FREQUENCY AND ASSOCIATION OF THE FACTORS INFLUENCING FETAL GROWTH RESTRICTION IN THE REPUBLIC OF KAZAKHSTAN
Introduction: A fetus with fetal growth restriction (FGR), characterized by not reaching its intrauterine growth potential as a result of multiple risk factors, is prone to high morbidity and mortality compared to healthy infants.
The aim of the present study was to evaluate the influence of risk factors hypothesized to negatively affect FGR.
Materials and Methods: The design of this study was a retrospective study, occurring between 1 January 2016 and 31 December 2021. The Inclusion criteria: the presence of ultrasound screening of the first trimester of pregnancy at 10-14 weeks, single pregnancy, pregnancy between 22 and 42 weeks gestation. The exclusion criteria included multiple pregnancies, pregnancies complicated by neonatal chromosomal or structural anomalies of the fetus.

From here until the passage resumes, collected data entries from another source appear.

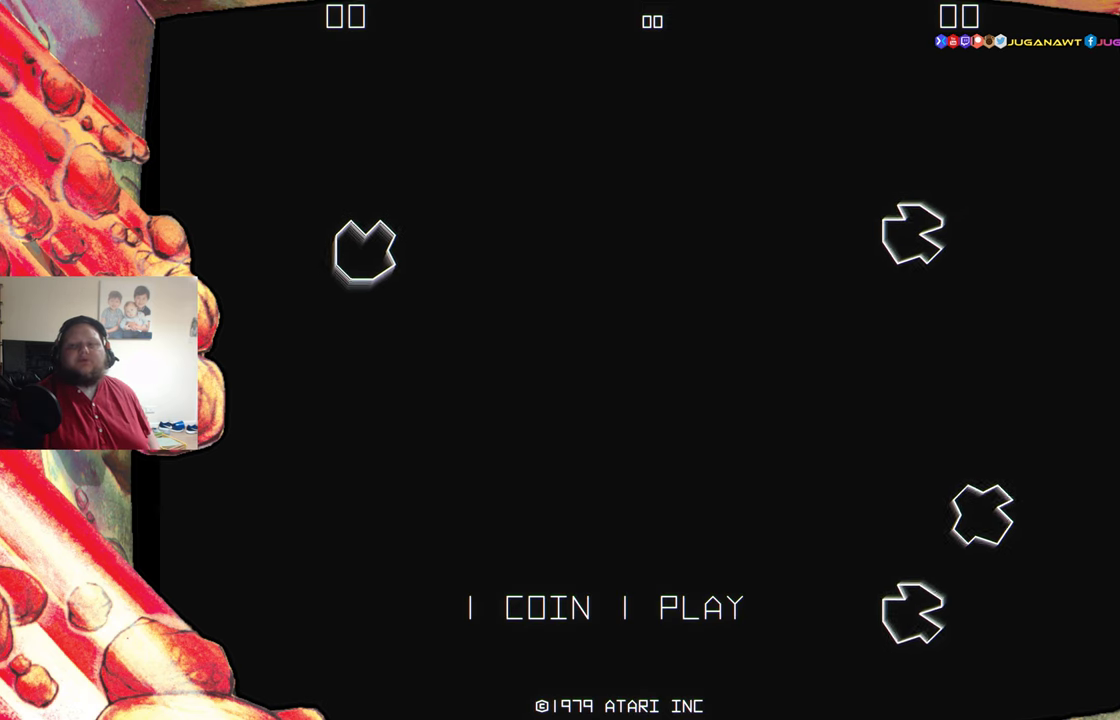
{"buttons": [], "events": []}
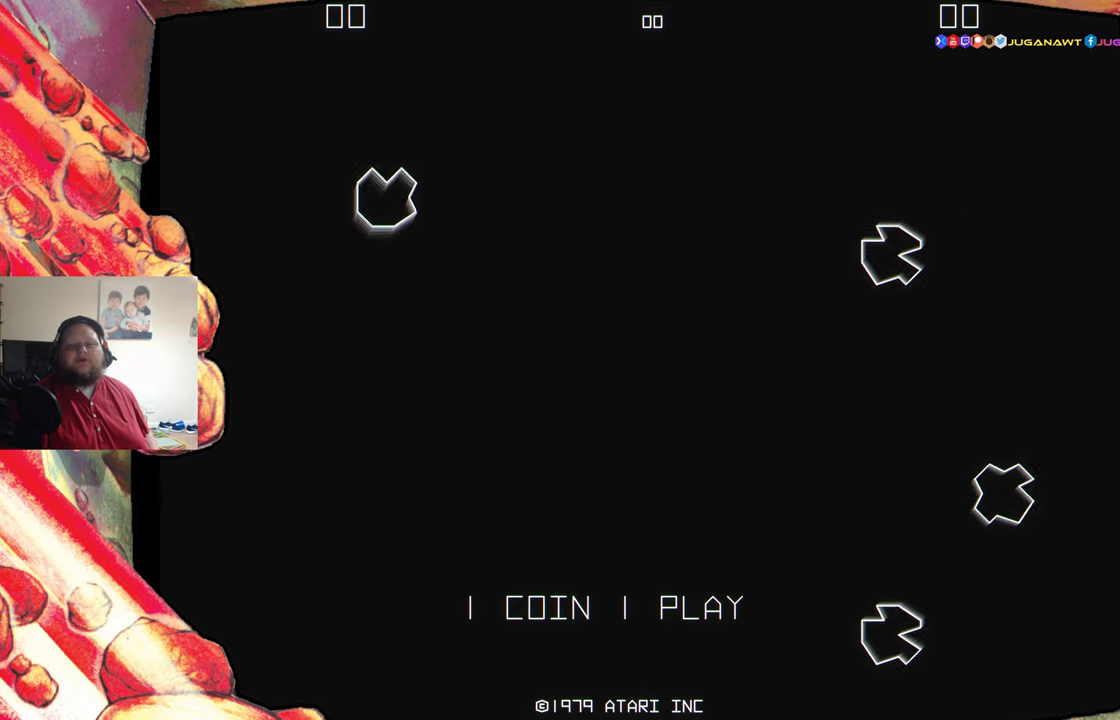
{"buttons": [], "events": [[100, "SELECT", "down"], [233, "SELECT", "up"]]}
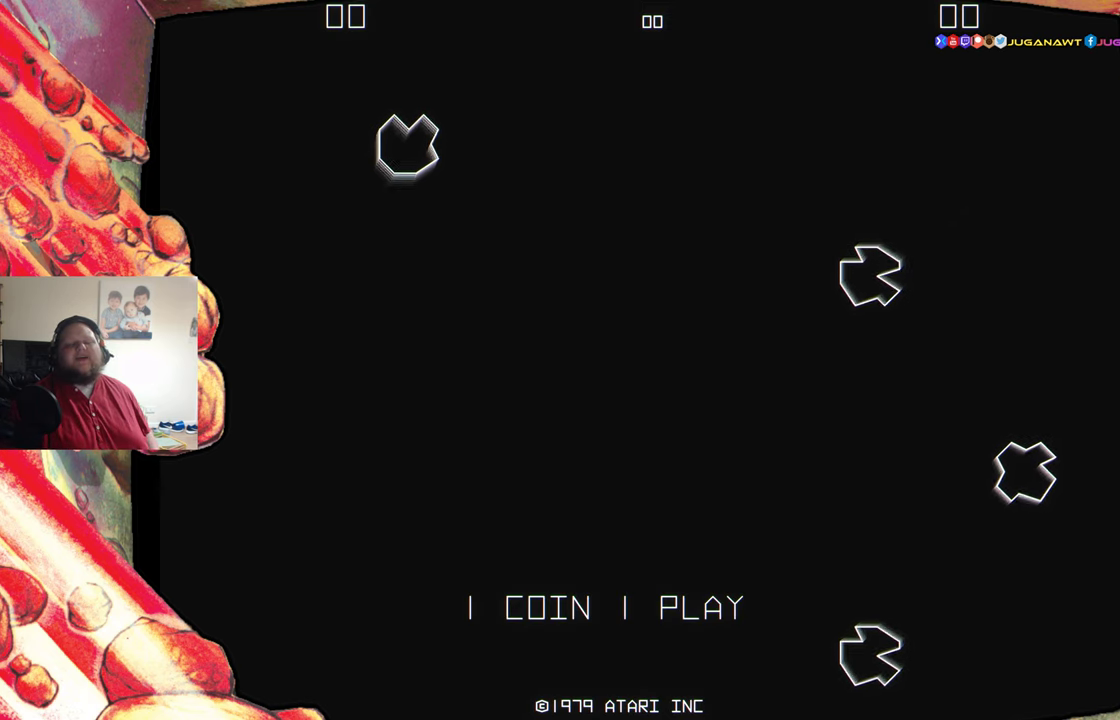
{"buttons": [], "events": []}
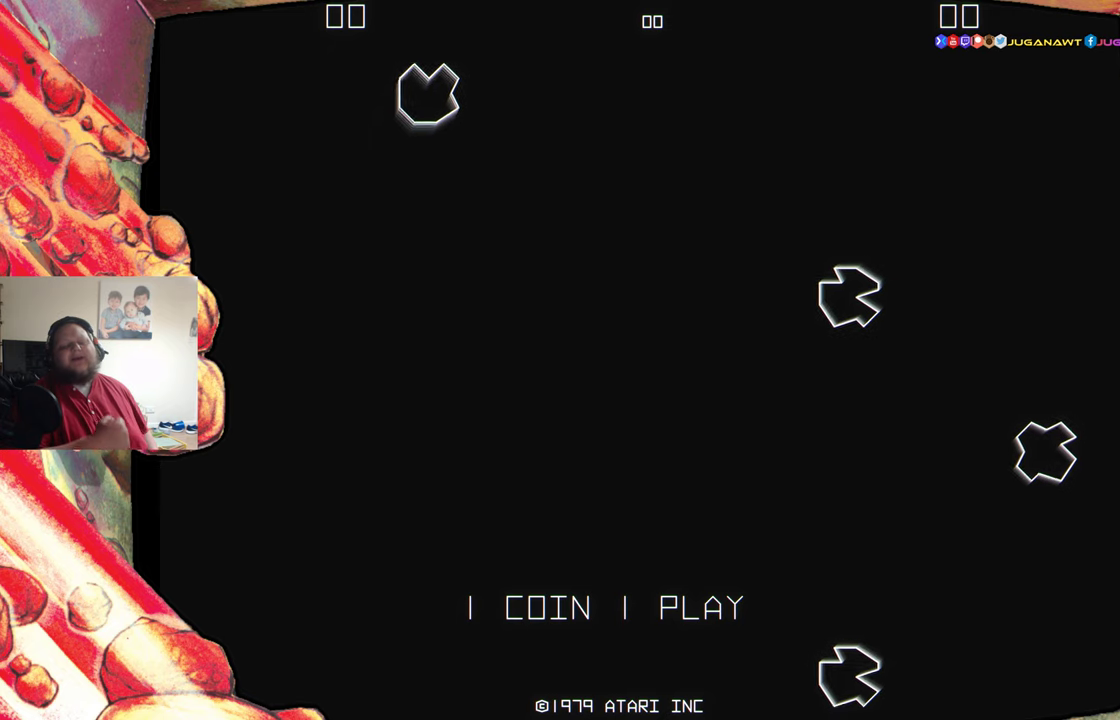
{"buttons": [], "events": []}
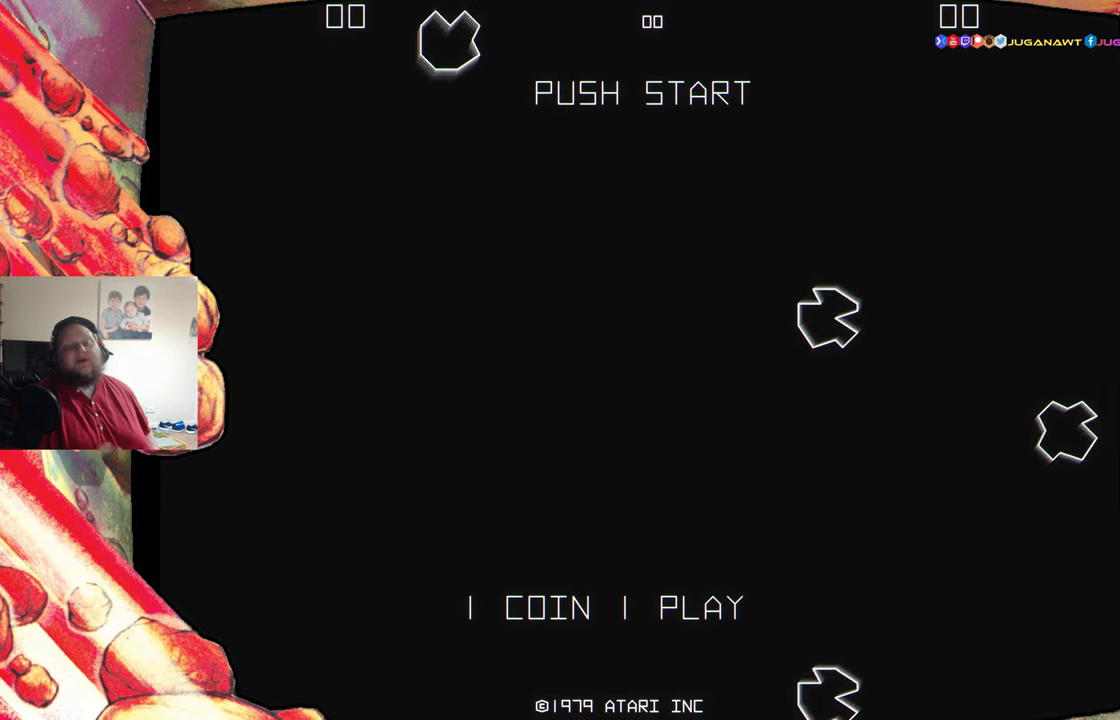
{"buttons": [], "events": [[17, "SELECT", "down"], [150, "SELECT", "up"]]}
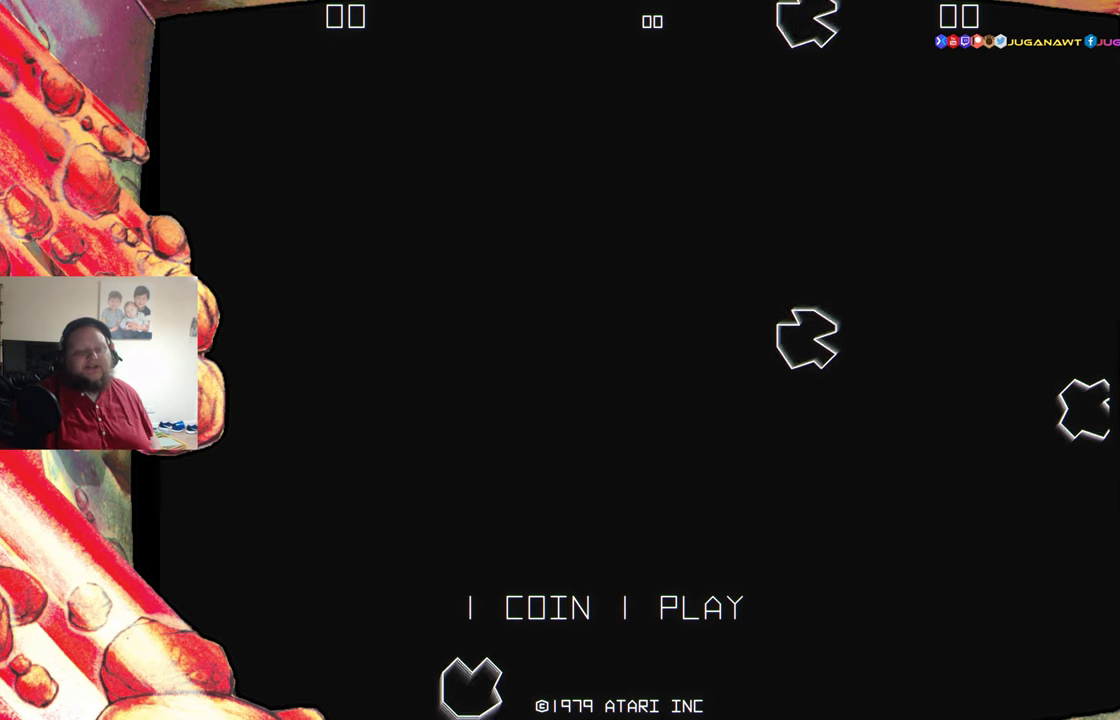
{"buttons": [], "events": [[84, "START", "down"], [250, "START", "up"]]}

Statistical analysis. All variables were examined to determine whether they were normally distributed. Descriptive statistics included median (Q1 – Q3) for the continuous non-normally distributed variables. Results were compared between newborns with FGR and without FGR. The Mann-Whitney test was used between two groups to compare the means of non-normally variables. The χ2 test was performed for comparing differences in categorical variables between groups. All confidence intervals (CI) were 95%. Statistical significance was defined as p<0.05 for a single test.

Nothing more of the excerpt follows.